#### Requirement 1:
In the interview excerpt, how many hours a week does the speaker say you would work trying to do everything on your own?

── Selected excerpt ──

If you’re one of those owners that goes home and says, well, honey, whether it’s your wife or your husband, and you say, I fixed this, I repaired that, I yelled at this, I changed that, I designed this and I set this in motion, I had a great day. I’m saying, No, you didn’t have a great day, because without you, none of those things would have happened. It’s tough. You got to really let go of that whole thing about, I’m the owner, I’m the boss, I’m the whatever and some people can’t do that because they derive their personal value from those actions that they take.

I look at it like this. I would much rather talk about the opportunities that we made the vision that we have the things that we were able to grow, and have everybody grow along with it because it’s just too hard to do it on your own. What are you going to do, you’re going to work 80-hours a week and pat yourself on the back and just stay where you’re at. There’s so much opportunity out there, especially in today’s environment and the people behind you, if you allow them to be open, honest, and transparent, they should kick you out into the world and say go find more opportunities so we can all make this thing bigger.

Laurie Barkman
You’ve done some acquisitions, it sounds like.

───

#### Requirement 2:
Please copy, word for word, the part of the listing that opens with the line containing "list Sonar out" and closes with the line containing "list Water height [262, 877, 1090, 904]", including both of those lines.

── Records shown ──

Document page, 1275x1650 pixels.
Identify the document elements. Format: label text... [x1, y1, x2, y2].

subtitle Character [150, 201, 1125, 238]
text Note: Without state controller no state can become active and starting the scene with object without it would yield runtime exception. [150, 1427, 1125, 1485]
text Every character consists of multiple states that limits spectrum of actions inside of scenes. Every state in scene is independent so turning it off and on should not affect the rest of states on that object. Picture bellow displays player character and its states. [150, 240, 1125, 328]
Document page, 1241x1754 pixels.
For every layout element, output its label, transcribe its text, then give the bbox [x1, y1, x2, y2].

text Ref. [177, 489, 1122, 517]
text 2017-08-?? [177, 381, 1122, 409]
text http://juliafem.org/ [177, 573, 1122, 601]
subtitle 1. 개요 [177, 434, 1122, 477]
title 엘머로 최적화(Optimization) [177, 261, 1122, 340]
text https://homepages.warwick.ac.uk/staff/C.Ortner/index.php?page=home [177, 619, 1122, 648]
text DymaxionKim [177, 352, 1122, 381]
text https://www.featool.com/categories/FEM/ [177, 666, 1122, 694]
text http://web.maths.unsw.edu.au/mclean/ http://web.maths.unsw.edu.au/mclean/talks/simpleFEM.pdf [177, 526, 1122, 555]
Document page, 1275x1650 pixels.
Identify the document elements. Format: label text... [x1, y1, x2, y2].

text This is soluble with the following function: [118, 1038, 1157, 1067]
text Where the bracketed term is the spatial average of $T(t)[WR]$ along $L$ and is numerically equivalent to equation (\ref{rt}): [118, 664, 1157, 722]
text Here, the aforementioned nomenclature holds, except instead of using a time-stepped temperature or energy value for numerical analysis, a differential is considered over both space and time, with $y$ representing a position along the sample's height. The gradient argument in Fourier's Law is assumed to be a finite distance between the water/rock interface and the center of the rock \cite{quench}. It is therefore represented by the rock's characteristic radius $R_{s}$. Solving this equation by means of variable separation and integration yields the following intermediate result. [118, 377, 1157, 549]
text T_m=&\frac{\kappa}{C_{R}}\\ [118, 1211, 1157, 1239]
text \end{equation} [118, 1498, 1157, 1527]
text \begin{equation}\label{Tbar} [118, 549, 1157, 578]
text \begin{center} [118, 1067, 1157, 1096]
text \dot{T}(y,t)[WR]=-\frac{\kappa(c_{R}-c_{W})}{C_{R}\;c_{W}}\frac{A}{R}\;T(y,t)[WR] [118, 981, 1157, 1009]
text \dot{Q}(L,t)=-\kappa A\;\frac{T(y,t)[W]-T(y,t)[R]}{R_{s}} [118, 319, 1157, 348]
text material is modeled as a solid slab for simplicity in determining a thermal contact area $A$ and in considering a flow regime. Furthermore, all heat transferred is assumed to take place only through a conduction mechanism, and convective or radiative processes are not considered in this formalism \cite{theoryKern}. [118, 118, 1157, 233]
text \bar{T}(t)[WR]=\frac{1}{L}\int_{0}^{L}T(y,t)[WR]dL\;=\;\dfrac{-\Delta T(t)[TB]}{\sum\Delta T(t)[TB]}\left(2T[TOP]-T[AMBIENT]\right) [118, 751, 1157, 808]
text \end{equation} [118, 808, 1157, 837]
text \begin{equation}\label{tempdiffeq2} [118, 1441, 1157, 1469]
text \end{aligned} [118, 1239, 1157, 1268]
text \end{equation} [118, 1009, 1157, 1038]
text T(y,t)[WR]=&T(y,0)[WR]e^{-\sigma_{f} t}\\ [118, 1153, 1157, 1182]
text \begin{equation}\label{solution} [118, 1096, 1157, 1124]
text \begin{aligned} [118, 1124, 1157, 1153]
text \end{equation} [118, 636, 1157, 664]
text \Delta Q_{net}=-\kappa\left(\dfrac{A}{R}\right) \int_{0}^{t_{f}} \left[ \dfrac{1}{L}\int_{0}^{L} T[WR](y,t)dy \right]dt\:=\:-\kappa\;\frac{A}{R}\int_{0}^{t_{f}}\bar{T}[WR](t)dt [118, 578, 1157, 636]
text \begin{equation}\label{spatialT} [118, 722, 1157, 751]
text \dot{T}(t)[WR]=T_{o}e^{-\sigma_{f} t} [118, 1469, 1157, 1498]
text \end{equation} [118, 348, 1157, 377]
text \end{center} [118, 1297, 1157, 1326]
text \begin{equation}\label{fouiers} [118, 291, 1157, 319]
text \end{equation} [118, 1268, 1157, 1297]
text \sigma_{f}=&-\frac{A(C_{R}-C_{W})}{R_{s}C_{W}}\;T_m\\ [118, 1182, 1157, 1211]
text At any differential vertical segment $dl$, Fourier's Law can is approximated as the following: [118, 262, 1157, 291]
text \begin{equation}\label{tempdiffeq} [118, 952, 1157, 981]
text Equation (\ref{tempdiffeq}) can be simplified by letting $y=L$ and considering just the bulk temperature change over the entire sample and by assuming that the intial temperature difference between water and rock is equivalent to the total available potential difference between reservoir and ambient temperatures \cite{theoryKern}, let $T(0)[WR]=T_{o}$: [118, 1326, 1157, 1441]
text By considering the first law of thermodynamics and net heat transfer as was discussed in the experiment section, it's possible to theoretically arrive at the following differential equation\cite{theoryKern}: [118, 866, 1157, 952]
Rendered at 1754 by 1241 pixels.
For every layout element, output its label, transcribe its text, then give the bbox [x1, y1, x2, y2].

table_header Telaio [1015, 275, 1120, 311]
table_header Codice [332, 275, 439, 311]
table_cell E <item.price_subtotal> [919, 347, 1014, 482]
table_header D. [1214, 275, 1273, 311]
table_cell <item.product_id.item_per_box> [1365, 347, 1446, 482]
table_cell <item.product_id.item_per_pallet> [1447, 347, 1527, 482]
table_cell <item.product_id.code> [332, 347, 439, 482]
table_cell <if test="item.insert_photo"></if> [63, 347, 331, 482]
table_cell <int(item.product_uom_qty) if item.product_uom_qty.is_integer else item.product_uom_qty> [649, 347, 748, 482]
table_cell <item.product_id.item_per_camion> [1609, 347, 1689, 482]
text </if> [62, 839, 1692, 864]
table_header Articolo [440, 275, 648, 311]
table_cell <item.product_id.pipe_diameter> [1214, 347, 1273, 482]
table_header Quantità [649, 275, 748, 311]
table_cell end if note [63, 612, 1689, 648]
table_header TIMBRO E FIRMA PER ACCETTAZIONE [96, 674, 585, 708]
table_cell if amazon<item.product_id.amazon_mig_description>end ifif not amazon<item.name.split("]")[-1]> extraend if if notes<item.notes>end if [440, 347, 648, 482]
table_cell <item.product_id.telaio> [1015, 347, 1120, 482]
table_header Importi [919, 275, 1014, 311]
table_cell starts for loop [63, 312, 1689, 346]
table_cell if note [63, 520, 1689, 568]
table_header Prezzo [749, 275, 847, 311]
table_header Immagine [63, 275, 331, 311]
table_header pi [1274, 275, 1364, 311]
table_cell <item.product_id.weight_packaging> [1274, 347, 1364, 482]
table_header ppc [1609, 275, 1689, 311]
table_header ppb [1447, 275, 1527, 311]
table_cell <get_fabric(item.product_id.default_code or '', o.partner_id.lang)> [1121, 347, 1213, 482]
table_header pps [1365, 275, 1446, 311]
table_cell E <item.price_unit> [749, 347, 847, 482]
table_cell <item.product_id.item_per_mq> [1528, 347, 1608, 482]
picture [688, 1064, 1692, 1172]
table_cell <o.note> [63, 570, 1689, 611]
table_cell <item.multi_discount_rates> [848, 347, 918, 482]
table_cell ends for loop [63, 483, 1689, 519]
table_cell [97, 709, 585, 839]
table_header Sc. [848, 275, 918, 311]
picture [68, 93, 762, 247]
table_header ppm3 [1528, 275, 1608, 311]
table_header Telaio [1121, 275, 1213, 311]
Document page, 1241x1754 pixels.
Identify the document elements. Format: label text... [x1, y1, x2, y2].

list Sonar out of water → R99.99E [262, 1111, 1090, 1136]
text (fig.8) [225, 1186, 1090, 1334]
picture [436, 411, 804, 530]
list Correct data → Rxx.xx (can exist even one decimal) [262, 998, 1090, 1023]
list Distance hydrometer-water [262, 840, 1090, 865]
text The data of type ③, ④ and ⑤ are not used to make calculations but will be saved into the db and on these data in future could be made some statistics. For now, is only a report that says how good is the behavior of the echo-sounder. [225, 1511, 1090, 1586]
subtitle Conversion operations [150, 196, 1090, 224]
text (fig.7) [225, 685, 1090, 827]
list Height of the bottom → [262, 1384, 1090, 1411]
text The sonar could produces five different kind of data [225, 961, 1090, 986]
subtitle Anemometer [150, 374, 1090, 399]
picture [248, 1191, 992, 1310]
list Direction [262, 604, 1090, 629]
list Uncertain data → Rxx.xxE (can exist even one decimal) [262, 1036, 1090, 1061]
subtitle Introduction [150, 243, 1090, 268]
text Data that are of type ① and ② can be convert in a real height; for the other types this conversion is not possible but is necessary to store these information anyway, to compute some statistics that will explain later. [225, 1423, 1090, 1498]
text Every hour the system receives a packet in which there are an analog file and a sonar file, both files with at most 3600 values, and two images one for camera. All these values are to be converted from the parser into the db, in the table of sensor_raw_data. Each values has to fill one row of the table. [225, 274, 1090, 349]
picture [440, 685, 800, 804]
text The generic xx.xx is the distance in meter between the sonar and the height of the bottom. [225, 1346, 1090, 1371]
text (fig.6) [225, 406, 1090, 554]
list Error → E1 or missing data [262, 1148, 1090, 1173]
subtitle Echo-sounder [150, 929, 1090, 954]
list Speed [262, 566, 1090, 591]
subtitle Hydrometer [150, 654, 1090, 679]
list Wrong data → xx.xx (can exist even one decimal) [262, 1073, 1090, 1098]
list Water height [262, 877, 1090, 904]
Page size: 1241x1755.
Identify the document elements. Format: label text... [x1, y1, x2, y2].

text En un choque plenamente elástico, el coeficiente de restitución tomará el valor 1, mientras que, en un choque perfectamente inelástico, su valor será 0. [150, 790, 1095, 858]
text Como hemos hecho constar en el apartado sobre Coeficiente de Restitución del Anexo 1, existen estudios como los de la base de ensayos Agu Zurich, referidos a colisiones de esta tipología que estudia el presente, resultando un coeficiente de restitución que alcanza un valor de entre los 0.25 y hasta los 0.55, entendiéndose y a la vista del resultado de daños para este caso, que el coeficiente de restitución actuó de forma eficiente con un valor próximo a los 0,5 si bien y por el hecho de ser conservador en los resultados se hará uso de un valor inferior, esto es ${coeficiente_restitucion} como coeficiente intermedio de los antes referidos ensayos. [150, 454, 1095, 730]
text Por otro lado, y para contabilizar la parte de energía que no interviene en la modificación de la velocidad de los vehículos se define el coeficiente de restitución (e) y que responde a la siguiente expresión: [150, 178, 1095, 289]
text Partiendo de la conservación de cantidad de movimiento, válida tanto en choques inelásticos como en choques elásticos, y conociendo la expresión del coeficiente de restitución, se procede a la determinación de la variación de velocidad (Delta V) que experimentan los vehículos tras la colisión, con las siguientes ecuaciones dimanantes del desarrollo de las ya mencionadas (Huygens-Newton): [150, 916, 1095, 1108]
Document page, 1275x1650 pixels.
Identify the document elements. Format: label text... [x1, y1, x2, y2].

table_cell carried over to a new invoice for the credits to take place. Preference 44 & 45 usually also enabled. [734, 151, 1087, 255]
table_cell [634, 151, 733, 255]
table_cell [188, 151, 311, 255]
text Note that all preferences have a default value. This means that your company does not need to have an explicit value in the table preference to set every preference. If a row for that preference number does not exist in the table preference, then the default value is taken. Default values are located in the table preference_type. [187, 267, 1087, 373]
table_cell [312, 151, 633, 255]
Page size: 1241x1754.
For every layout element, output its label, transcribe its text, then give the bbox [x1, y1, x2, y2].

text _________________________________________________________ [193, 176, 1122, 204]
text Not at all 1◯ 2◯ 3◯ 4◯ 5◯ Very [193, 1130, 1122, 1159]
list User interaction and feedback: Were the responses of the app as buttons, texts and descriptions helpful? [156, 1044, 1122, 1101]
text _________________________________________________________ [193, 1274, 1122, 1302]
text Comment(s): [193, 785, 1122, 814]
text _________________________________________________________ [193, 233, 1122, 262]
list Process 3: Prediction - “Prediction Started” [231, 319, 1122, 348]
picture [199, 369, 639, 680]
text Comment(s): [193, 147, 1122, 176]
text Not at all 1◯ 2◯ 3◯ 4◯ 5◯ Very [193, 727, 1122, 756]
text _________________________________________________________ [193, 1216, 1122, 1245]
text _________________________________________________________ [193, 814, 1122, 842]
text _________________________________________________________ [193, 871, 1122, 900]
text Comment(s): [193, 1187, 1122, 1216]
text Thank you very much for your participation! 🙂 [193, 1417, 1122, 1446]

───

#### Output 1:
80 hours a week.

#### Output 2:
list Sonar out of water → R99.99E [262, 1111, 1090, 1136]
text (fig.8) [225, 1186, 1090, 1334]
picture [436, 411, 804, 530]
list Correct data → Rxx.xx (can exist even one decimal) [262, 998, 1090, 1023]
list Distance hydrometer-water [262, 840, 1090, 865]
text The data of type ③, ④ and ⑤ are not used to make calculations but will be saved into the db and on these data in future could be made some statistics. For now, is only a report that says how good is the behavior of the echo-sounder. [225, 1511, 1090, 1586]
subtitle Conversion operations [150, 196, 1090, 224]
text (fig.7) [225, 685, 1090, 827]
list Height of the bottom → [262, 1384, 1090, 1411]
text The sonar could produces five different kind of data [225, 961, 1090, 986]
subtitle Anemometer [150, 374, 1090, 399]
picture [248, 1191, 992, 1310]
list Direction [262, 604, 1090, 629]
list Uncertain data → Rxx.xxE (can exist even one decimal) [262, 1036, 1090, 1061]
subtitle Introduction [150, 243, 1090, 268]
text Data that are of type ① and ② can be convert in a real height; for the other types this conversion is not possible but is necessary to store these information anyway, to compute some statistics that will explain later. [225, 1423, 1090, 1498]
text Every hour the system receives a packet in which there are an analog file and a sonar file, both files with at most 3600 values, and two images one for camera. All these values are to be converted from the parser into the db, in the table of sensor_raw_data. Each values has to fill one row of the table. [225, 274, 1090, 349]
picture [440, 685, 800, 804]
text The generic xx.xx is the distance in meter between the sonar and the height of the bottom. [225, 1346, 1090, 1371]
text (fig.6) [225, 406, 1090, 554]
list Error → E1 or missing data [262, 1148, 1090, 1173]
subtitle Echo-sounder [150, 929, 1090, 954]
list Speed [262, 566, 1090, 591]
subtitle Hydrometer [150, 654, 1090, 679]
list Wrong data → xx.xx (can exist even one decimal) [262, 1073, 1090, 1098]
list Water height [262, 877, 1090, 904]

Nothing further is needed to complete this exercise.